> Text block:
§ §
Laptop Pricing Dataset: Data Wrangling

Part of my Python Data Analysis Learning Log

Objectives

  • Handle Missing data

  • Data Type Correction

  • Standardize and Normalize Data Attributes

  • Visualize Data using Data Binning

  • Convert Categorical Data to Numerical Variables

Import Libraries

About %matplotlib inline

A command used in Jupyter Notebook to tell it to display plots directly within the notebook itself right below the code cell created rather than in a separate window or file.

Use import requests

In able for the program to fetch the dataset and resolve the NameError.

pip install requests
import numpy as np
import pandas as pd
import matplotlib.pyplot as plt
%matplotlib inline
import requests

Read CSV file into Pandas DataFrame

Source: File Path provided by IBM Data Analysis Course in Coursera.

# Define the URL from which to download the data
#file_url = 'https://coursera.....csv'
response = requests.get(file_url)

# Check if the request was successful (status code 200)
if response.status_code == 200:
    # Save the content to a file named 'auto.csv'
    with open('laptops.csv', 'wb') as f:
        f.write(response.content)
    print("Download successful. File saved as 'auto.csv'")
else:
    print("Failed to download the file")

# Use pandas to read the CSV file into a DataFrame
file_path = 'laptops.csv'
df = pd.read_csv(file_path, header = 0)

# Display the first few rows of the DataFrame to check if the data is imported correctly
df.head()

header = 0 explanation

file_path = 'laptops.csv' df = pd.read_csv(file_path, header = 0)

When you read a CSV file into a DataFrame using pd.read_csv() in pandas, the header parameter determines which row in the CSV file is considered as the header, i.e., the row that contains the column names.

Use header=0 when you are sure that the first row of the CSV file contains the column names. It is a good practice for clarity and explicitness in your code.

Verify DataFrame Loading

# Verify loading by displaying the dataframe summary using df.info()
display(df.info())

Verify DataFrame Columns

# View the first 5 values of the updated dataframe using df.head()
df.head()

np.round()

Update and round to nearest 2 decimal places the Screen_Size-cm column. Keep an eye of how Screen_Size-cm column changes.

df[['Screen_Size_cm']] = np.round(df[['Screen_Size_cm']], 2)
df.head()

# Checking how many rows there are in the dataset
df.tail()

Identifying and Handling Missing Values

Check the dataset for missing values (NaN)
§ §
> Exercise tasks:
(1) Answer these from the laptop pricing log:
(a) Where does %matplotlib inline tell Jupyter Notebook to display plots?
(b) What does the header parameter of pd.read_csv() determine?
(c) To how many decimal places is the Screen_Size_cm column rounded?
(2) Swap "column names" for "field labels" in the laptop pricing log, starting with "header = 0 explanation" and going on through "that contains the column names.", and give that span.
(3) Resume the laptop pricing log after its last line.
The rows after this point come from a separate source.
§ §
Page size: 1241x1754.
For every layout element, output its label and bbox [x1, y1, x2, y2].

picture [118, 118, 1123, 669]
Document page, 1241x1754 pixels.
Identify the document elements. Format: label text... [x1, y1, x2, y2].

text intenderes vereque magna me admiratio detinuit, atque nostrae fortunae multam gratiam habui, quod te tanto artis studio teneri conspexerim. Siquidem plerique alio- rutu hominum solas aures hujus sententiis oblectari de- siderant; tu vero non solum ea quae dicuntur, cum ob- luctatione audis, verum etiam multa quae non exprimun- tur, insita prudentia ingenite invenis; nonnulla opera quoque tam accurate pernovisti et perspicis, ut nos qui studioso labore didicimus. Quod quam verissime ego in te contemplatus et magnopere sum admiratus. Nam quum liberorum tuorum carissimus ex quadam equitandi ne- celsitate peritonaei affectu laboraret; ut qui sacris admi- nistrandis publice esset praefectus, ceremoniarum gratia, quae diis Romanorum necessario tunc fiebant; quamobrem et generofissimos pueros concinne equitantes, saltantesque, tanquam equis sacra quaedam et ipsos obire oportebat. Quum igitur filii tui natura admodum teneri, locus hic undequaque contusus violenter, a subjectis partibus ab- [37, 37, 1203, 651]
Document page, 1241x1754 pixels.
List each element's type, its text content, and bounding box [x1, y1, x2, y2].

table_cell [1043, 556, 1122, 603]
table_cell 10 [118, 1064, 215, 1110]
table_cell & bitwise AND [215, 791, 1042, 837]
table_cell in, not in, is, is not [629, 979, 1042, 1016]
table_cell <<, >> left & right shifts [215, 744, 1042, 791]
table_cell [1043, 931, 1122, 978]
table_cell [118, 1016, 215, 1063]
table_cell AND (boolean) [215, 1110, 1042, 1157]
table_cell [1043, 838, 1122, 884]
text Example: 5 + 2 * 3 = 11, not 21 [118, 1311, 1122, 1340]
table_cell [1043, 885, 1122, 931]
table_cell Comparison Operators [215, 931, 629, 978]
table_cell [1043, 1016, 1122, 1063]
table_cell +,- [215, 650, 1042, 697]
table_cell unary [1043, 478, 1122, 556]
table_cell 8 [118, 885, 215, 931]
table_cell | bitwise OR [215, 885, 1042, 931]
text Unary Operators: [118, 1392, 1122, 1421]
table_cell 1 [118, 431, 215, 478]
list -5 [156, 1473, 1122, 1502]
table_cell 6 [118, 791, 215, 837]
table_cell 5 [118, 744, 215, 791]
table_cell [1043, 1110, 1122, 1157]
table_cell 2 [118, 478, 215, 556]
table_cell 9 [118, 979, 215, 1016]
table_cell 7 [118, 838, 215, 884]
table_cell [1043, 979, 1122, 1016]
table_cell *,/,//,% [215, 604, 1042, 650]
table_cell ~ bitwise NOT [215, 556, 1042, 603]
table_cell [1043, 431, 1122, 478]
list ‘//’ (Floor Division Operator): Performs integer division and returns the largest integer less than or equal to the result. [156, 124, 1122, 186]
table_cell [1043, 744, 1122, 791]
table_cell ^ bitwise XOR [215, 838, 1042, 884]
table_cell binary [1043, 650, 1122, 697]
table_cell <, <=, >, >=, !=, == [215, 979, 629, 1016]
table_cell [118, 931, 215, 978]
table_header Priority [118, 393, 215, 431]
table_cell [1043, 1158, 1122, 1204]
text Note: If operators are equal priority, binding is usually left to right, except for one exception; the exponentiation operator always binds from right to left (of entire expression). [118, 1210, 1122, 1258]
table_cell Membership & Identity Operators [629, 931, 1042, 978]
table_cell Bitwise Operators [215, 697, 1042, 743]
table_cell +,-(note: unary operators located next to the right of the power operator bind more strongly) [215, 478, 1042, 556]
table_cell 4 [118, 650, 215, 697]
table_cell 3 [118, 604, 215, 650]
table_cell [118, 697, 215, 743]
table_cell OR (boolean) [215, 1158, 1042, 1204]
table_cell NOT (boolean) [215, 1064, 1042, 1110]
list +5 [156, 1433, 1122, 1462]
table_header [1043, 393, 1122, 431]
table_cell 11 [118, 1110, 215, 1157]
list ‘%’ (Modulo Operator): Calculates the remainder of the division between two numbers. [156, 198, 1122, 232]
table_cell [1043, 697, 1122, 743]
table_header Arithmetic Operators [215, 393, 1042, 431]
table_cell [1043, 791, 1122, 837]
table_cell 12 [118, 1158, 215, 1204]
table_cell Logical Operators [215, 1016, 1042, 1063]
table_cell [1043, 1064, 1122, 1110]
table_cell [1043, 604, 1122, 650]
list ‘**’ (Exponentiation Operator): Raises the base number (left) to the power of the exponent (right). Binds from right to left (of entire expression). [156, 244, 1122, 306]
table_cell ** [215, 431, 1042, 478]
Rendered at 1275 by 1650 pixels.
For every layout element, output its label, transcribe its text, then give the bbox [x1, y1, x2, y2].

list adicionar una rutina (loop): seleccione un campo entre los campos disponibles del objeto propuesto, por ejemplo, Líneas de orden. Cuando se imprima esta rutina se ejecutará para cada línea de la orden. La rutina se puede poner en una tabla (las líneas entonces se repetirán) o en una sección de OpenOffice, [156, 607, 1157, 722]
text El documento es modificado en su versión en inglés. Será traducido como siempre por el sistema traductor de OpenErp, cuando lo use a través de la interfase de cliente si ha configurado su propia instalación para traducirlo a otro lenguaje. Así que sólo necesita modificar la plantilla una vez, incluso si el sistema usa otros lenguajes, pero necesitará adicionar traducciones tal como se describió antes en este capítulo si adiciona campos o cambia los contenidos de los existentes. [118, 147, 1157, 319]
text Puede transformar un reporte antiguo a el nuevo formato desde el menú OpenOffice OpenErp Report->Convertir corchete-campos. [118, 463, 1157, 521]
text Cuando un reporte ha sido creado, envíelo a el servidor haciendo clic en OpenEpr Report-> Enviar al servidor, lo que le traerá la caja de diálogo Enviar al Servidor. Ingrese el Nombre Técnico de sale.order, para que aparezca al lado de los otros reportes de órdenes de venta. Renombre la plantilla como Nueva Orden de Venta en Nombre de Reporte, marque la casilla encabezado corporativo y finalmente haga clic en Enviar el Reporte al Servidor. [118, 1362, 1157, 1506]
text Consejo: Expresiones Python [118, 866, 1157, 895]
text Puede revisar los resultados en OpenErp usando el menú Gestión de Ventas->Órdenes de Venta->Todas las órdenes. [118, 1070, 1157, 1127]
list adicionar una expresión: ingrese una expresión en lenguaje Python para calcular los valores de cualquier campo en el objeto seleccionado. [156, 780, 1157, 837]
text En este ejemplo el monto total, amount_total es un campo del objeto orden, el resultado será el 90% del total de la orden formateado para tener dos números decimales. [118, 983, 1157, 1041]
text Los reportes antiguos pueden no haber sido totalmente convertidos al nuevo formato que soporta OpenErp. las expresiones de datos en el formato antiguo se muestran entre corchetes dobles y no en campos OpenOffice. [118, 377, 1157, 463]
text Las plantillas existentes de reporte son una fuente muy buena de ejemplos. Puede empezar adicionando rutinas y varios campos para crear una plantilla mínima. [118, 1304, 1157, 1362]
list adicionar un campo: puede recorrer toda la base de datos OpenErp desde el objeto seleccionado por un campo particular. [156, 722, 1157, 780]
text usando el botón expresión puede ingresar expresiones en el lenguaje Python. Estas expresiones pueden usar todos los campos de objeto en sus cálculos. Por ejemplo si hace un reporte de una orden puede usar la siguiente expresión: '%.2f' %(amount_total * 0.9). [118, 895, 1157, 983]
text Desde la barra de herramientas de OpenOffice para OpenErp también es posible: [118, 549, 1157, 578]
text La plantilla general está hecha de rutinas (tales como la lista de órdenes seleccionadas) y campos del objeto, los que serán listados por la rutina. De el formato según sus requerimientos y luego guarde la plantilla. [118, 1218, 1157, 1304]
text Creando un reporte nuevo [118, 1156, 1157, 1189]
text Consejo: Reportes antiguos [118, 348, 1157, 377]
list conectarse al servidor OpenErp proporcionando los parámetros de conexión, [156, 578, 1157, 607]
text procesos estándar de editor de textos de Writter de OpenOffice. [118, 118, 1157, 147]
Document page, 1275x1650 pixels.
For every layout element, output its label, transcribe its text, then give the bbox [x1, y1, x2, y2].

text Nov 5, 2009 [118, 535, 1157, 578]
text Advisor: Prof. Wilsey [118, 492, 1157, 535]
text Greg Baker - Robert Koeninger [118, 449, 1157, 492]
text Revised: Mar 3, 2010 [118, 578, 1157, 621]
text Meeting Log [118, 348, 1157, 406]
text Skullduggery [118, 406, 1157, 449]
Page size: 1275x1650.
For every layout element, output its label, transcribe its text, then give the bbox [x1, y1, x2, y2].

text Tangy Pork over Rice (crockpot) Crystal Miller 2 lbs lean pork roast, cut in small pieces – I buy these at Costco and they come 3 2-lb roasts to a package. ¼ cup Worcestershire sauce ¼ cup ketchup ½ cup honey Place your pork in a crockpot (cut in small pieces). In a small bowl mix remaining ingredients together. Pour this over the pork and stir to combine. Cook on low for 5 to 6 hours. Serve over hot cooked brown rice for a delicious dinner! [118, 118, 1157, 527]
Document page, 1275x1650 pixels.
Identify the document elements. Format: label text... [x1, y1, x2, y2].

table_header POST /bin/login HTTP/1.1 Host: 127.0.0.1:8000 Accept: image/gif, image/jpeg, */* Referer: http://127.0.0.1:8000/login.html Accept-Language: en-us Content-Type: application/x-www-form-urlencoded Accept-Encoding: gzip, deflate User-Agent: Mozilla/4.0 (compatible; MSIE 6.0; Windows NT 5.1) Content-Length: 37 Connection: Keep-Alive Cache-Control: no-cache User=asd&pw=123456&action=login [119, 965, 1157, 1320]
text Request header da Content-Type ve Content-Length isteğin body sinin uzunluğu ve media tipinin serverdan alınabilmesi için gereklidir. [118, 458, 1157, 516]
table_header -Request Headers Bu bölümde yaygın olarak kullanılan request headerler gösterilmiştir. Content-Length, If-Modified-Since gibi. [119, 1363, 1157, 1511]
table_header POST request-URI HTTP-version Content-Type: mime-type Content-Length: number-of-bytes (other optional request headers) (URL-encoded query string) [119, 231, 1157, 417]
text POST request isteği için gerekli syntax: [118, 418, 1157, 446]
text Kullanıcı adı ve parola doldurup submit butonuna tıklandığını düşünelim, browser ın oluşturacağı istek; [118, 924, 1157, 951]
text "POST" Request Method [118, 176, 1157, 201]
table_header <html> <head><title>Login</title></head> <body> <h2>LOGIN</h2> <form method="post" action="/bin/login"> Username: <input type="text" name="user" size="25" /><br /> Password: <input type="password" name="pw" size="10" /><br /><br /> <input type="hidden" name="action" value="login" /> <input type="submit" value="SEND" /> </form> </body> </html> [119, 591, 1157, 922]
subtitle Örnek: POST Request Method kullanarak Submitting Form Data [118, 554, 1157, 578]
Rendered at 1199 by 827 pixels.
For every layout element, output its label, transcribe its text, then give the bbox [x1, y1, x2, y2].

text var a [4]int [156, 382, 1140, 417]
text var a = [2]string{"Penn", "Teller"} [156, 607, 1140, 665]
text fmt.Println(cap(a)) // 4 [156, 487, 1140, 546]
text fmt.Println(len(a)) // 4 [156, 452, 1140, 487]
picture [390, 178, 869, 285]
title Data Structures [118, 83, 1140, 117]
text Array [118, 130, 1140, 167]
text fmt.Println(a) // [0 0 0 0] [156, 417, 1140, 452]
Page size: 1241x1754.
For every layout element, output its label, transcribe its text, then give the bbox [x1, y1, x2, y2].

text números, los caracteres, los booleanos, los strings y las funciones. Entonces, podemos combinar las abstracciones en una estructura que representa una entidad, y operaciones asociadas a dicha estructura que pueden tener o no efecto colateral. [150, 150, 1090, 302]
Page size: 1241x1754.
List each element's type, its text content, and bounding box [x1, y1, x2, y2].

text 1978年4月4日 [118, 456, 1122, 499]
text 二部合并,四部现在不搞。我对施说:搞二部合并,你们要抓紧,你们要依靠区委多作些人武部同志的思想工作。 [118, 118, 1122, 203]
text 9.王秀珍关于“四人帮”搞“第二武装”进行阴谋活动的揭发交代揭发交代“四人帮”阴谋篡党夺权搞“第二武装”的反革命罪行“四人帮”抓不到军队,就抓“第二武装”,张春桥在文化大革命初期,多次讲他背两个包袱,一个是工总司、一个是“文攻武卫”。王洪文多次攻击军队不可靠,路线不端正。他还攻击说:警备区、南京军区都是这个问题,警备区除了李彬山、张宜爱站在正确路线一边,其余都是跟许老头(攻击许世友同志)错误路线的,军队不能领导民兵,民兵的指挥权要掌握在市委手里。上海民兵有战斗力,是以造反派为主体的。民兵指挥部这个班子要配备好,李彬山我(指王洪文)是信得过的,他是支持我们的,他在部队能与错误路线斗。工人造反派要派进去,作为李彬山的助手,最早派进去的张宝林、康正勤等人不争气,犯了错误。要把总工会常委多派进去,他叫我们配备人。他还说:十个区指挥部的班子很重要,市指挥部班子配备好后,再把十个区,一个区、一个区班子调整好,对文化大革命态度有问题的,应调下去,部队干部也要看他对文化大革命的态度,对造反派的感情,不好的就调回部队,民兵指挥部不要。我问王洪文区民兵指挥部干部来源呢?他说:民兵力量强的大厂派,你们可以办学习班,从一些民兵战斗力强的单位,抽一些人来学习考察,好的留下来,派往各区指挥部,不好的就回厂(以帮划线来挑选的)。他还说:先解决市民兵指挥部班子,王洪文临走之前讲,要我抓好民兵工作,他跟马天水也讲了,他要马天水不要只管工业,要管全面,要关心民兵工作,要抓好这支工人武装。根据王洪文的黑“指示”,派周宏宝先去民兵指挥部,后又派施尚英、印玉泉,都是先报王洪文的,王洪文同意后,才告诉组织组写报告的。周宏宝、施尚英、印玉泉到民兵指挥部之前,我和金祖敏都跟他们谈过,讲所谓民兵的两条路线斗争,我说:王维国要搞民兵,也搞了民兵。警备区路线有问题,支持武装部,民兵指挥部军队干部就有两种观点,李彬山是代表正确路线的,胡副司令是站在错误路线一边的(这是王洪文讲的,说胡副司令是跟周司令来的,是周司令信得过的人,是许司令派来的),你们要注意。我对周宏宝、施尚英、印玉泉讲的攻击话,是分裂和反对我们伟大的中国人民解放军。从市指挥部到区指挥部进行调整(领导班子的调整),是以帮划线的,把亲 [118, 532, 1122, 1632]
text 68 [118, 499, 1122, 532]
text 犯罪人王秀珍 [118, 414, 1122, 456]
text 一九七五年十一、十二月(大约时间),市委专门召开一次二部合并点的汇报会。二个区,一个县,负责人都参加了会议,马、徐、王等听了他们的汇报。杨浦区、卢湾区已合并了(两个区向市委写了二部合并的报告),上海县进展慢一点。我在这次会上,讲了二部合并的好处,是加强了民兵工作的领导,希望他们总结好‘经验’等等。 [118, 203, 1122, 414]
§ §
> Replies:
(1)
(a) Directly within the notebook, right below the code cell, rather than in a separate window or file.
(b) Which row in the CSV file is treated as the header, meaning the row that contains the column names.
(c) 2 decimal places.

(2)
header = 0 explanation

file_path = 'laptops.csv' df = pd.read_csv(file_path, header = 0)

When you read a CSV file into a DataFrame using pd.read_csv() in pandas, the header parameter determines which row in the CSV file is considered as the header, i.e., the row that contains the field labels.

(3)
There could be NaN(Not a Number) values in the DataFrame, which could be objects in Pandas. However, since it is a huge dataset with 237 rows, it is time consuming to check one by one.

Check for NaN values per column or for the entire DataFrame at once. Here are some methods:

Per Column

x = df.isnull().sum() This will give the count of NaN values in each column of the DataFrame.

nan_per_column = df.isnull().sum()
nan_per_column

Result shows that Screen_Size_cm has 4 NaN values and Weight_kg has 5 NaN values.

Entire DataFrame

x = df.isnull().sum().sum() This will give the total count of NaN values in the entire DataFrame.

# Check for NaN values in the entire DataFrame
nan_total = df.isnull().sum().sum()
print("Total NaN values in DataFrame:", nan_total)

Use for loop

Identify the entries having Null values in all columns. In the missing_data DataFrame, if missing = True, if not missing = False.

# Create new dataframe
missing_data = df.isnull()
# optional
print(missing_data.head())

# Initiate a for loop in the new DataFrame
for column in missing_data.columns.values.tolist():
    print(column)           #prints the name of the current column being processed
    print(missing_data[column].value_counts())    # calculates the count of True and False values
    print("")  # easier readability

Replace missing values

Remember that there are 2 ways to replace a missing value, by frequency or by mean.

Replace with mean

How to replace the 5 missing values in Weight_kg? We can replace missing values by the average value of the entire variable.

# replace missing values with mean
# astype() function converts the values to the desired data type
# axis=0 indicates that the mean value is to calculated across all column elements in a row
avg_weight = df['Weight_kg'].astype('float').mean(axis = 0)

# replace(old_value, new_value)
# inplace=True, changes are made directly to the DataFrame df 
df['Weight_kg'].replace(np.nan, avg_weight, inplace = True)

print(df["Weight_kg"])

# Check again if replacing all NaN values are successful
nan_weight_kg = df['Weight_kg'].isnull().sum()
nan_weight_kg
# Output: 0

Replace with the most frequent value

The Screen_Size_cm, which also has 4 missing values, is categorical attribute in nature. We can fill in these missing values by using the size that appears most frequently among the laptops' screen sizes.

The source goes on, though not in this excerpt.